'''

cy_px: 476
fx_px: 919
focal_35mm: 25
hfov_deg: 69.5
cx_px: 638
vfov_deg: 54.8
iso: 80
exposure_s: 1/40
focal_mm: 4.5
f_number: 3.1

'''
'''

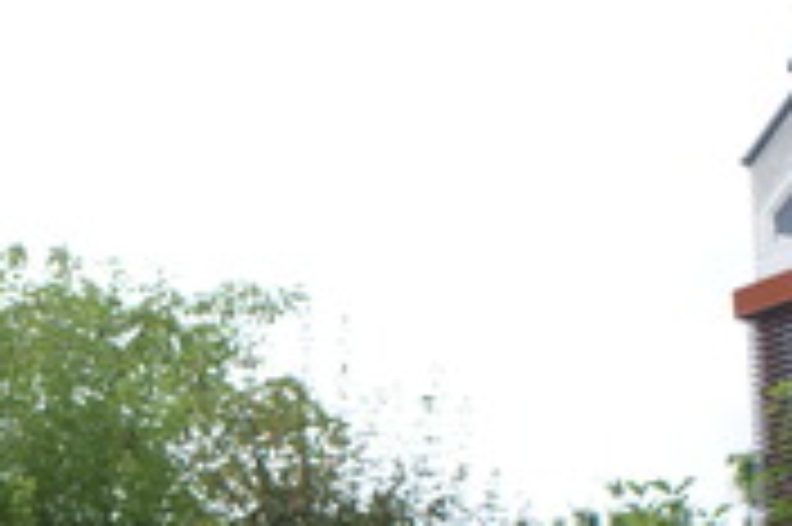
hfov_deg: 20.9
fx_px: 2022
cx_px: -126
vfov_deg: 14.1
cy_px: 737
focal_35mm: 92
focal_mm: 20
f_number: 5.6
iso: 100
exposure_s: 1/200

'''
'''

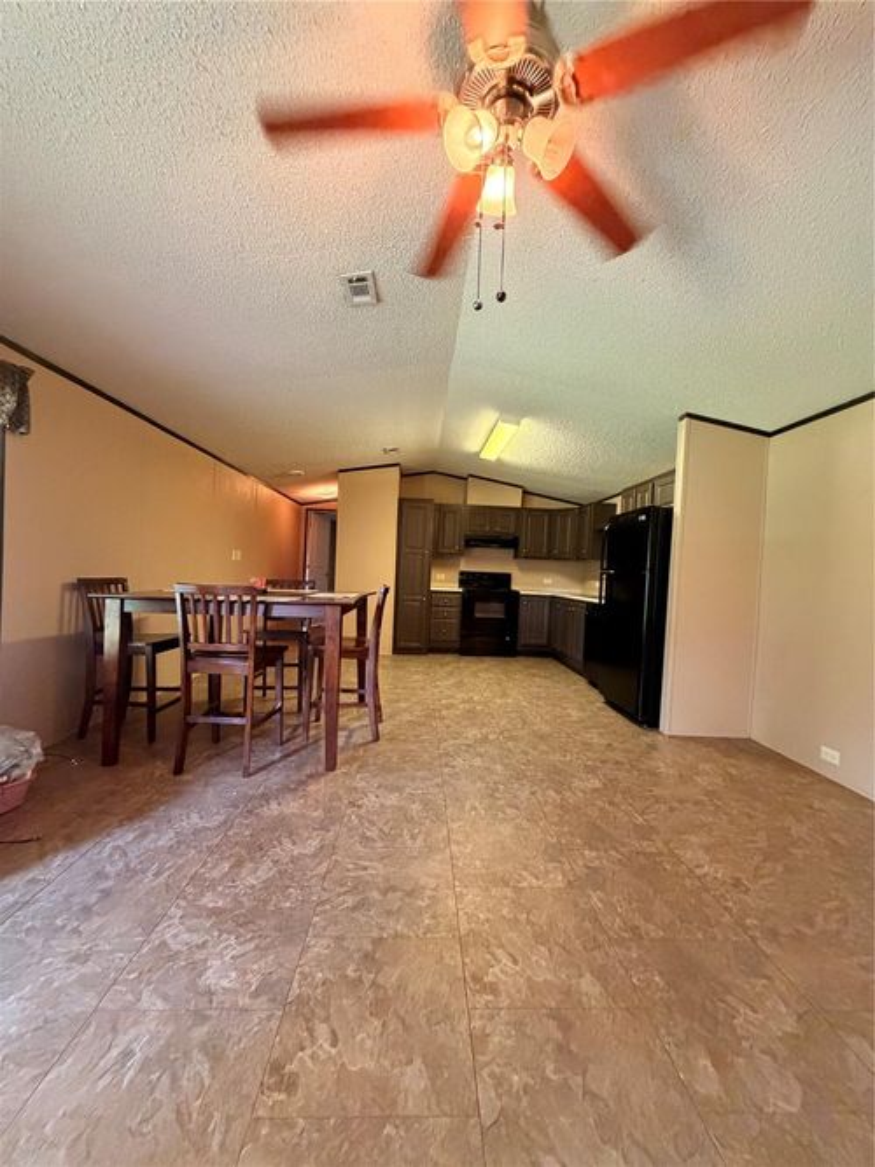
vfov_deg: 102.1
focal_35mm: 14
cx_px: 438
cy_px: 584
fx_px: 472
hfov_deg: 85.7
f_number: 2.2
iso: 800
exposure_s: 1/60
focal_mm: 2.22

'''

[Task to complete]: The range runs from the line with "fx_px: 2022" up to and including the line with "exposure_s: 1/200" in the listing above; please write out exactly those lines and nothing more.

[Solution for this problem]:
fx_px: 2022
cx_px: -126
vfov_deg: 14.1
cy_px: 737
focal_35mm: 92
focal_mm: 20
f_number: 5.6
iso: 100
exposure_s: 1/200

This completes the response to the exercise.